Figure 1. The DREaM interface. Search fields in the middle of the screen enable users to define a subset of EEBO-TCP texts by keyword, year, author, and publisher. Below the search field, an ‘Export’ button opens a dialogue box that offers the option of sending the subset directly to Voyant-tools.org, or downloading it as a ZIP archive. Users may also choose to download subsets as either plain text or XML-encoded files. A drag-and-drop mechanism (bottom) enables automatic naming of files within a subset by date, author, title, or combinations thereof.

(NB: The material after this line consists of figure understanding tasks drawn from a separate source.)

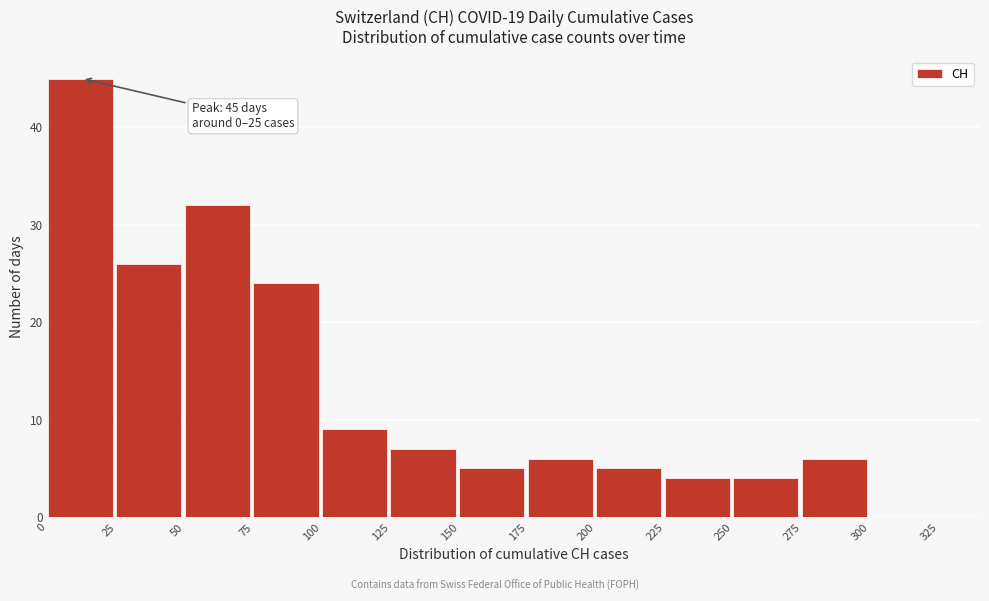

Which range on the x-axis has the tallest bar?

0 to 25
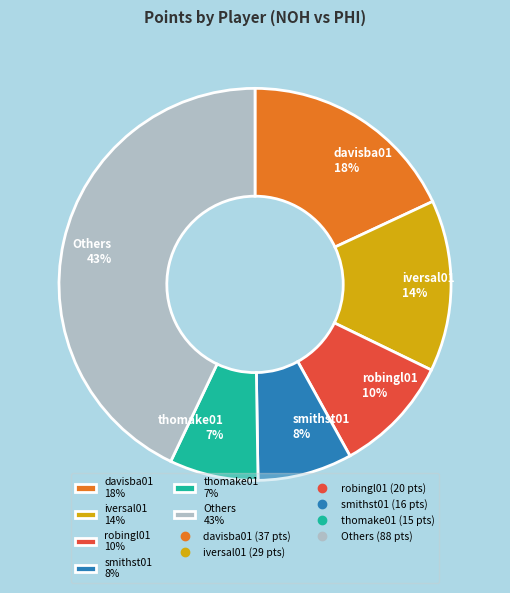

What percentage is the smithst01 8% slice, to the nearest percent?

8%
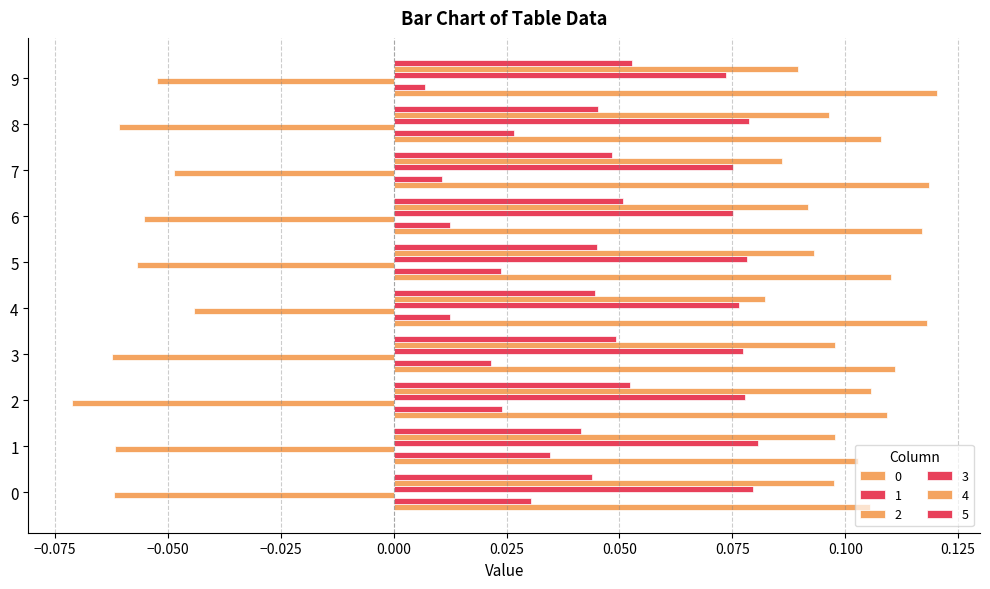

Which label corresponds to the largest value in the chart?

9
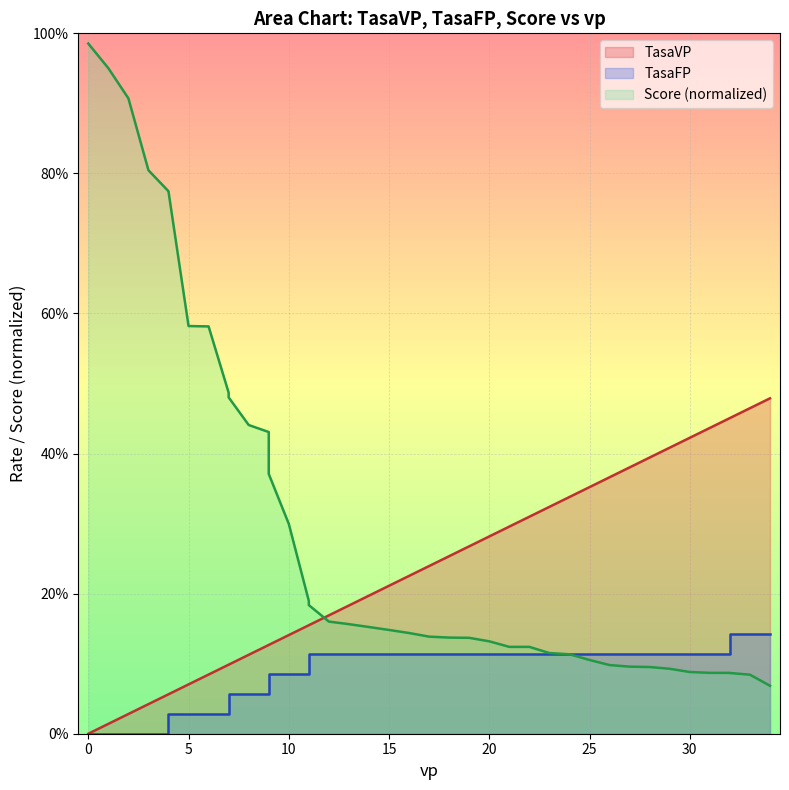

What is the greatest value displayed?

1.0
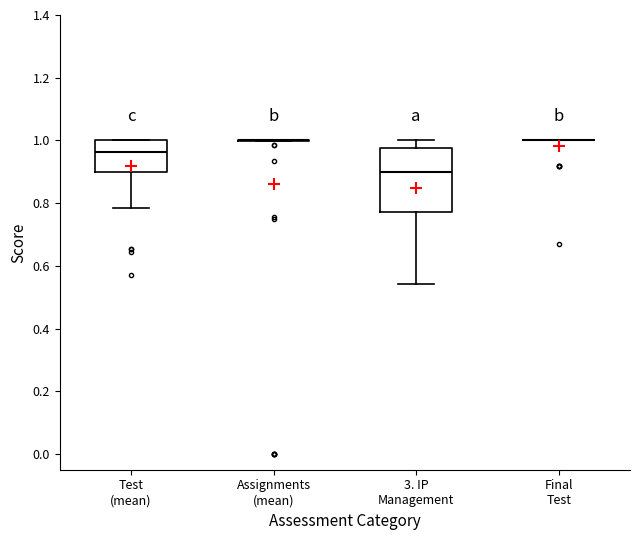

Reading left to right, read every box against the y-axis: the position of its median line, the range the box covers, and the ends of its whiskers. The values are not printed on the chart, so give them approximately, as read against the axis.

Test (mean): median 0.96, box 0.90 to 1.00, whiskers 0.78 to 1.00
Assignments (mean): box collapsed to a line at 1.00, whiskers 1.00 to 1.00
3. IP Management: median 0.90, box 0.78 to 0.98, whiskers 0.54 to 1.00
Final Test: box collapsed to a line at 1.00, whiskers 1.00 to 1.00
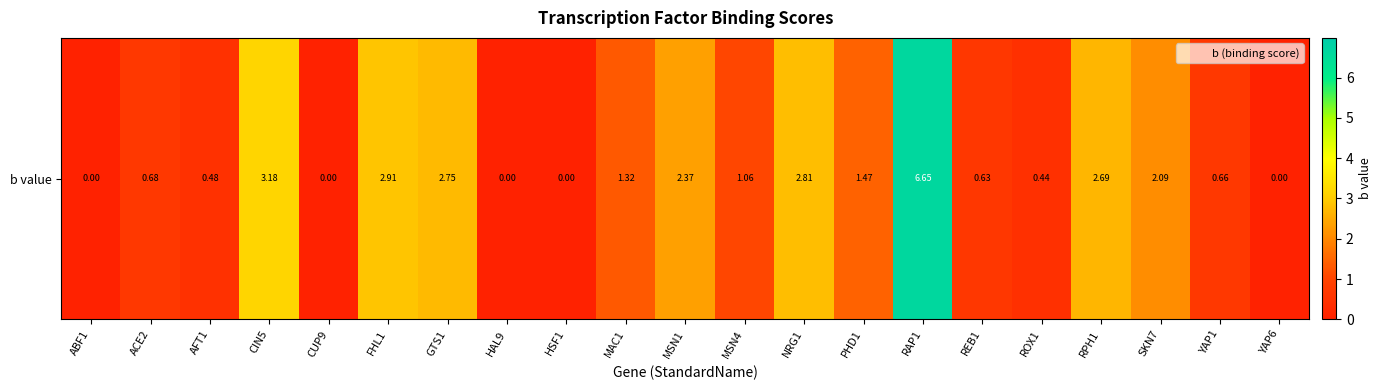

Reading right to left, extract all data points from this chart.

YAP6=0.0	YAP1=0.7	SKN7=2.1	RPH1=2.7	ROX1=0.4	REB1=0.6	RAP1=6.7	PHD1=1.5	NRG1=2.8	MSN4=1.1	MSN1=2.4	MAC1=1.3	HSF1=0.0	HAL9=0.0	GTS1=2.7	FHL1=2.9	CUP9=0.0	CIN5=3.2	AFT1=0.5	ACE2=0.7	ABF1=0.0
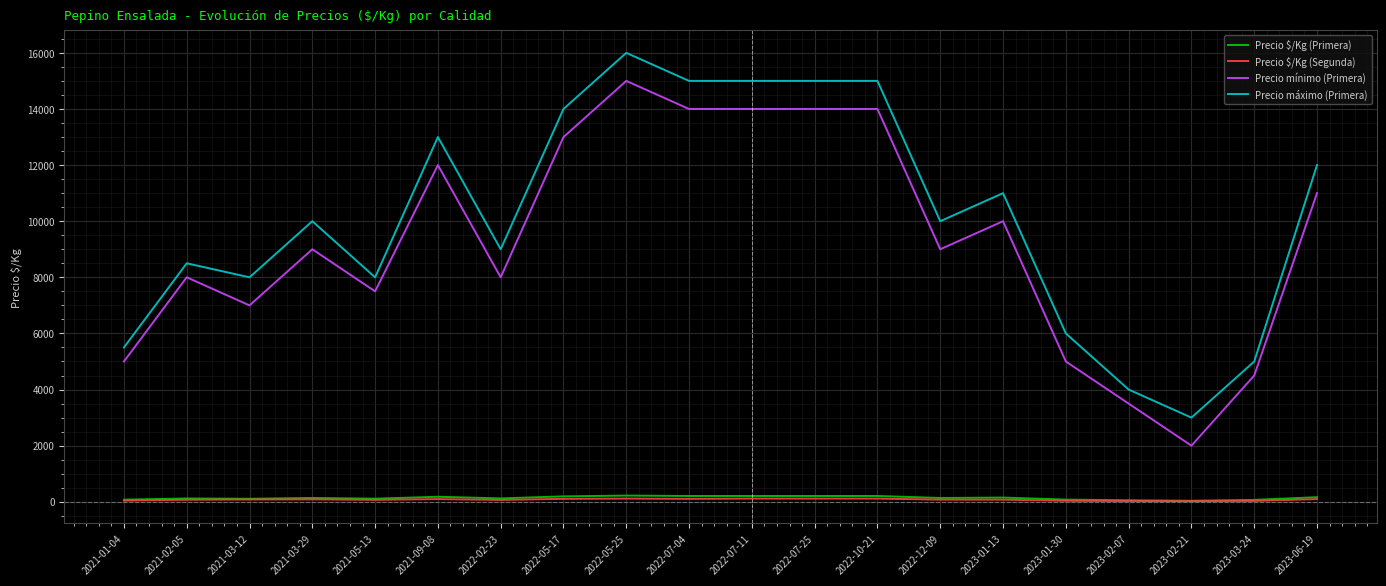

True or false: Precio máximo (Primera) has a value of 11000 at 2023-01-13.

True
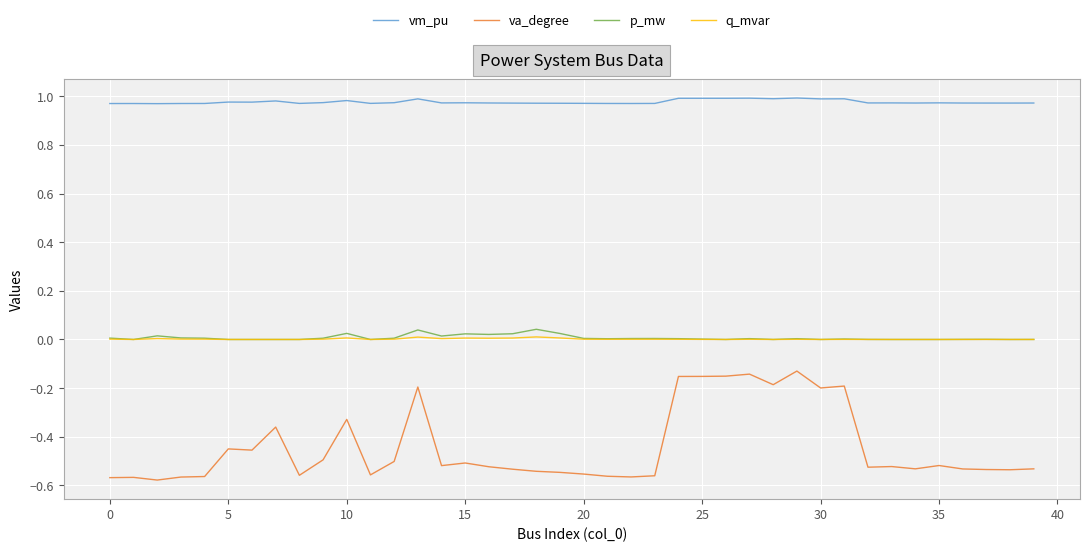

Which series has the widest spread of values?

va_degree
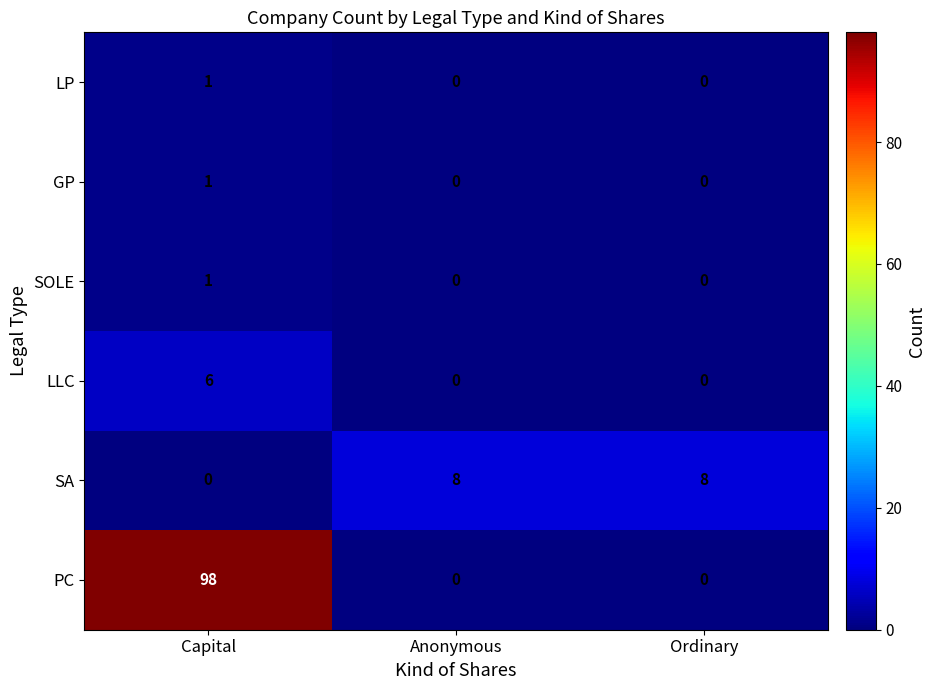

What is the maximum value shown in the chart?

98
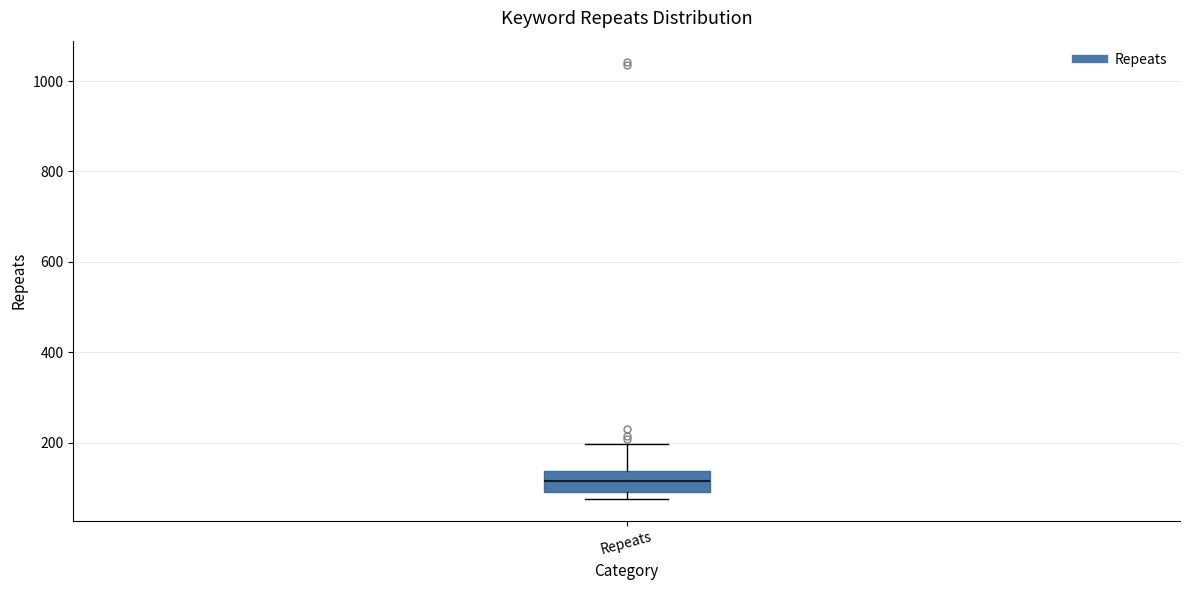

Where is the upper edge of the box for Repeats on the y-axis? The values are not printed on the chart, so give them approximately, as read against the axis.

140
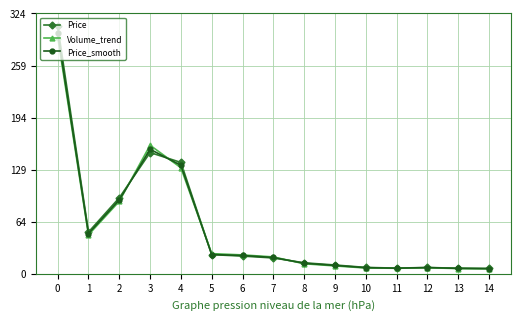

Where is the first local maximum for Volume_trend?

3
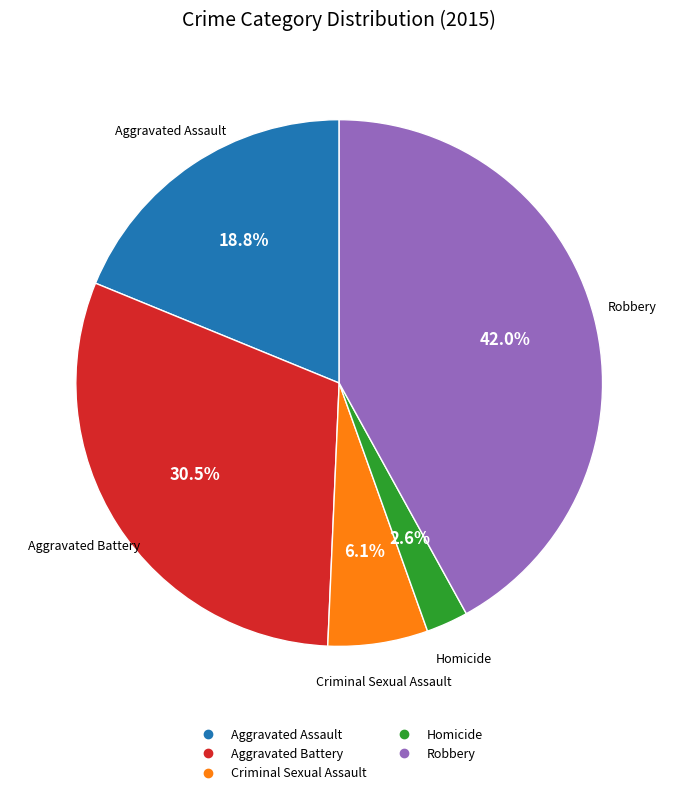

Approximately how many times larger is the value at Criminal Sexual Assault compared to Aggravated Assault?

0.3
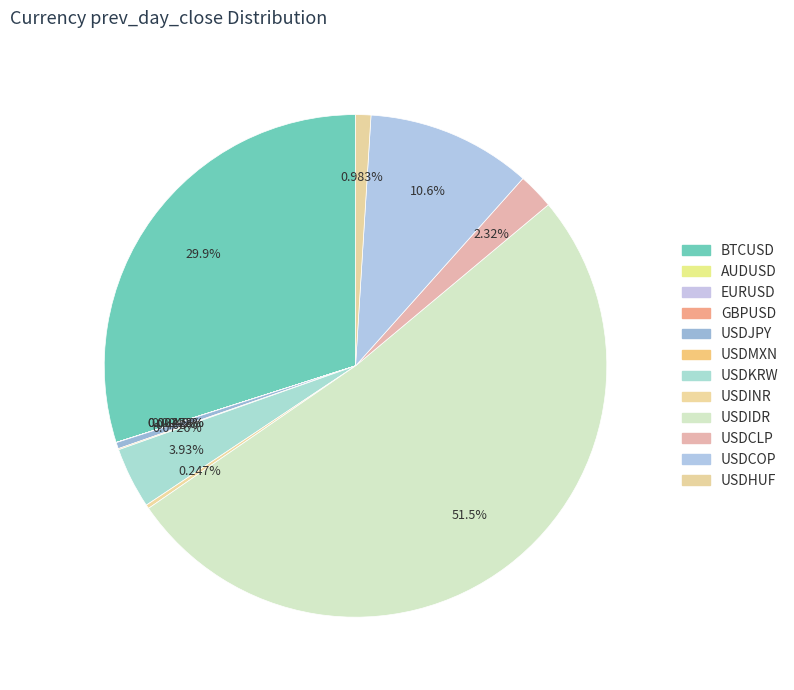

Rank the categories by value from lowest to highest.

AUDUSD, EURUSD, GBPUSD, USDMXN, USDINR, USDJPY, USDHUF, USDCLP, USDKRW, USDCOP, BTCUSD, USDIDR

Figure 2. A sample subset transferred to Voyant Tools. Beginning in the top left corner, one sees a word cloud representing the frequency of keywords in terms of font size. At a glance, it shows that the highest frequency words in the subset are ‘good’ and ‘come’. Below the word cloud, there is a summary that lists statistics for basic categories such as word count, vocabulary density, word frequency, etc. In addition, the summary lists words that have a notably high frequency for each year: ‘Rome’ and ‘death’ appeared with particular frequency in 1594, while ‘virtue’ and ‘envy’ stood out in 1612. Moving to the bottom left corner, one sees an ordered list of frequencies for each word in the corpus accompanied by a thumbnail graph that tracks the frequency of words over the 40-year delimitation. At a glance, the tool shows a significant spike for the word ‘knight’ in 1624. In the middle of the screen, a ‘Corpus Reader’ tool enables users to drill down into the corpus to examine the context for particular terms.

Notes

1. See http://eebo.chadwyck.com.

2. See http://eebo.odl.ox.ac.uk/e/eebo/.

3. See http://voyant-tools.org.

4. See http://ucrel.lancs.ac.uk/vard/about/.

5. See http://earlymodernconversions.com.

Bibliography Anderson, R. and Power, E. B. (1990). The Autobiography of Eugene B. Power, Founder of University Microfilms. UMI, Ann Arbor, MI. Moretti, F. (2007). Graphs, Maps, Trees: Abstract Models for Literary History. Verso, London.